We built Zedge Premium with one main goal: to make it easier to make a living making art.
The Zedge app gives artists access to a global audience of over 30 million people seeking wallpapers, live wallpapers and ringtones they can use to personalize their mobile phones; if you’re an artist, Zedge Premium’s toolset lets you choose if and how to earn money by offering your creations to all those people. You can give some of your work away for free, you can put some or all of your items behind ad gates, and/or you can choose to charge any price you desire for different pieces of art. Since our users can unlock your items by watching ads or by redeeming Zedge Credits they can earn for free within the app, you earn money even when a particular buyer feels like he or she’s getting your work without spending a dime.
Importantly, though, we do not judge what qualifies as art: while you must apply to Zedge Premium and prove the works you upload are yours, we never reject anyone based on our own subjective opinions about the quality of that work – if you made something, and someone else might want that thing, you’re welcome here.

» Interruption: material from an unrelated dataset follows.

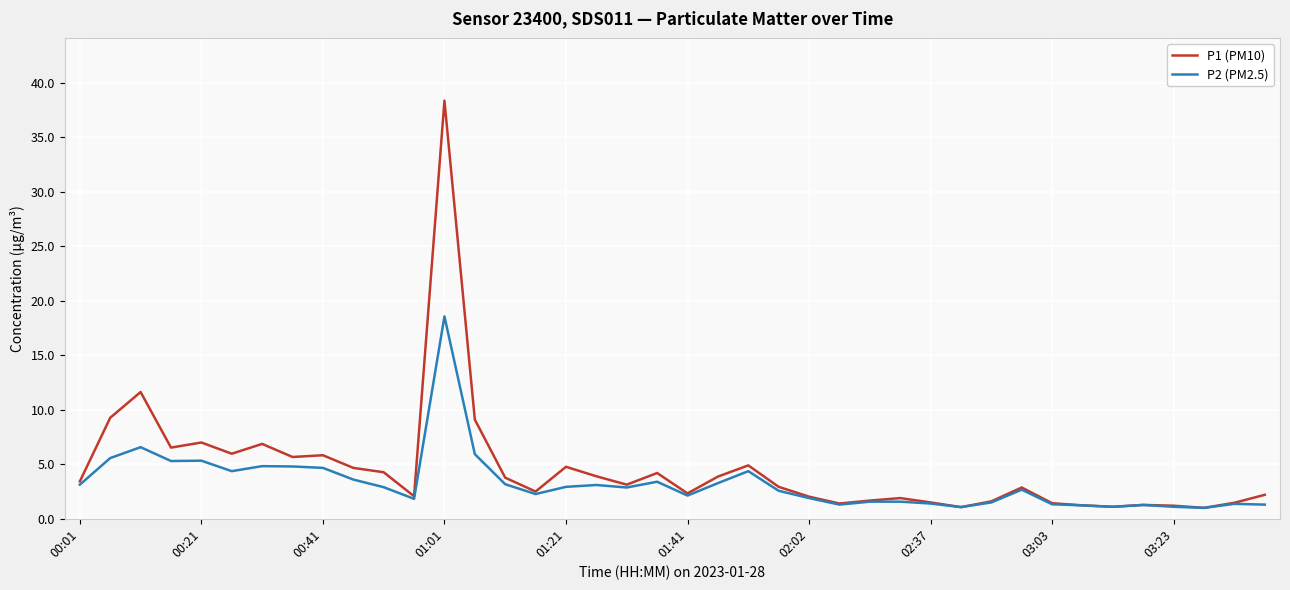

Which series has the widest spread of values?

P1 (PM10)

That openness is a critical part of both our philosophy and our business strategy. It’s also surprisingly controversial, among some of our artists as well as a few of my colleagues at Zedge. And I confess that sometimes, looking at the number of items in Zedge Premium that have simply been copy-and-pasted from royalty-free stock photo sites, or generated by AI engines that still can’t manage to spell “Happy New Year” or “St. Patrick’s Day” correctly, a small part of me wonders if those colleagues might be right, and if actual artists, Zedge’s user base, and Zedge as a business wouldn’t all be better served by us taking a much stricter, more curated approach.

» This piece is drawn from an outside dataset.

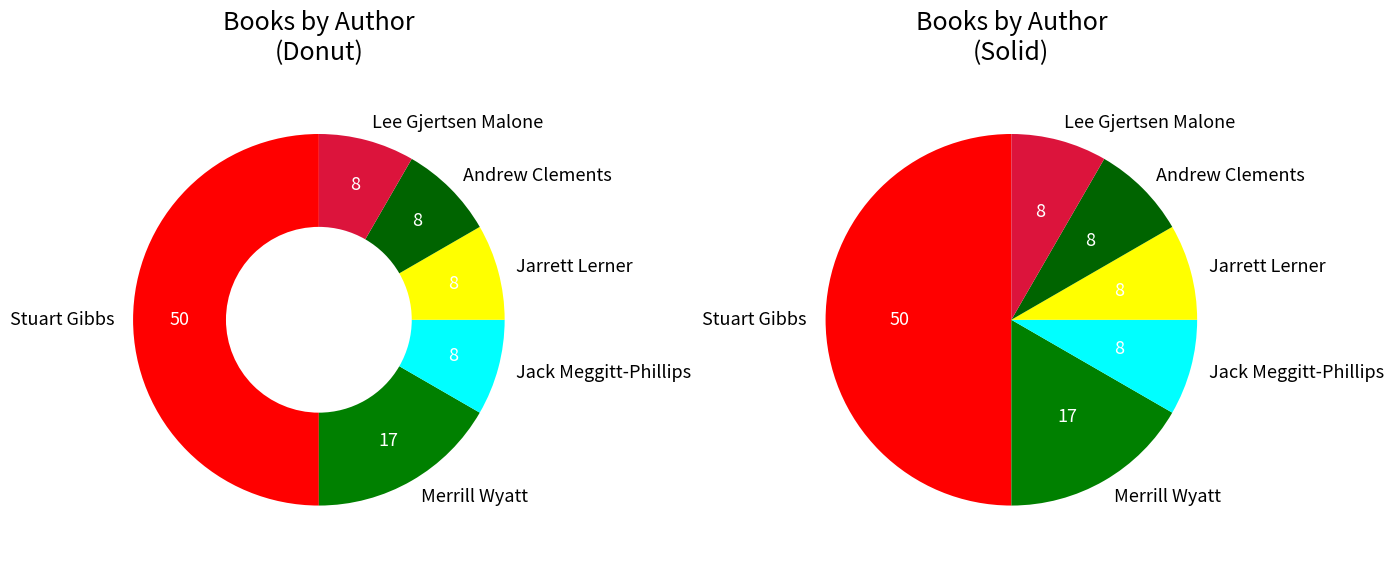

What percentage is the Stuart Gibbs (62586102) slice, to the nearest percent?

50%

But those moments are fleeting, because I witnessed the power of an open marketplace a decade and a half ago, when I was helping build Google Play. Unlike Apple’s App Store, which was highly curated and made it quite difficult to get an app or game approved unless it followed a lot of very strict (and sometimes inexplicable) rules, Google Play made it quite easy for most any developer to launch a new app or game. The downside was that meant our store was filled with a lot of crappy (and occasionally malicious) apps. It was worth it, though, because that freedom also gave those developers an opportunity to experiment and innovate in a way Apple’s platform actively discouraged.

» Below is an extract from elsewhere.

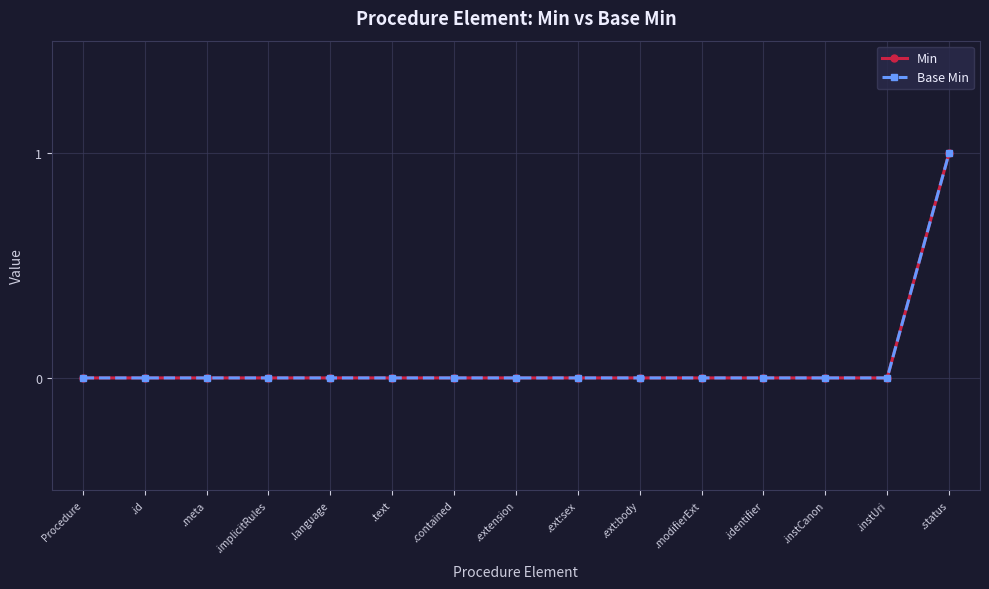

What is the sum of all Base Min values?

1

The example I always use to illustrate this phenomenon is Angry Birds, a mobile game that you had to pay to download from the App Store in 2009, but which Rovio, its developer, experimented by offering for free on Android. Before they knew it, they were making more money from the freemium versions than they ever had with the paid ones.
The results were both fast and profound: in 2010, most of the games in the Android Market (the precursor to Google Play) were paid; by the time I left in 2014, the entire mobile gaming industry had done a 180 on their business model, and the vast majority of mobile games cost nothing to install – yet they were making hundreds of millions of dollars. That kind of evolution never would have happened with a more curated marketplace.
That’s the strategic reason behind Zedge Premium’s openness: we know that taking a very light curatorial approach will lead our artists to innovate in ways our product managers and devs would probably never have dreamed up on our own. The philosophical reasons are just as powerful, though: history’s full of examples of artists whose work was first reviled, but is regarded now as genius. Since Zedge was founded in Norway, let’s point to that country’s Edvard Munch: his 1892 exhibition in Berlin led to such outrage it was forcibly closed in a matter of days, but he’s now one of the few painters who’s a household name across the planet. The Scream, his most famous work, pretty much sums up the entire 20th century (even though he painted it in 1893 – that’s how ahead of their time true artists often are).
I used the phrase “true artist” above advisedly. The thing about true artists is that you often can’t recognize them until after the fact. As much as I cringe at some of what I personally consider the less accomplished work offered in Zedge Premium, I cringe more at the thought of ever being one of the smug, short-sighted gatekeepers who turned down this century’s Munch.
Our job at Zedge isn’t to pick and choose who’s a potential Munch and who’s not – that’s a task that can only be accomplished by time and the audience. Our job is merely to create systems that make it as easy as possible for anybody who installs our app to find their personal Munch.